**THE TASK**
Please reproduce the entire listing, character for character.

*** DATA EXCERPTS ***

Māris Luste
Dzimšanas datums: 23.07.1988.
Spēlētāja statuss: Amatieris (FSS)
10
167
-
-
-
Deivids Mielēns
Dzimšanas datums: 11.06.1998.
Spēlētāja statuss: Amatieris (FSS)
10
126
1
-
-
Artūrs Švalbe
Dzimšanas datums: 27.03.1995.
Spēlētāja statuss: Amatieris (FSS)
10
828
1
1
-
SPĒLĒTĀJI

*** End of DATA EXCERPTS ***

**SOLUTION FOR THIS EXERCISE**
Māris Luste
Dzimšanas datums: 23.07.1988.
Spēlētāja statuss: Amatieris (FSS)
10
167
-
-
-
Deivids Mielēns
Dzimšanas datums: 11.06.1998.
Spēlētāja statuss: Amatieris (FSS)
10
126
1
-
-
Artūrs Švalbe
Dzimšanas datums: 27.03.1995.
Spēlētāja statuss: Amatieris (FSS)
10
828
1
1
-
SPĒLĒTĀJI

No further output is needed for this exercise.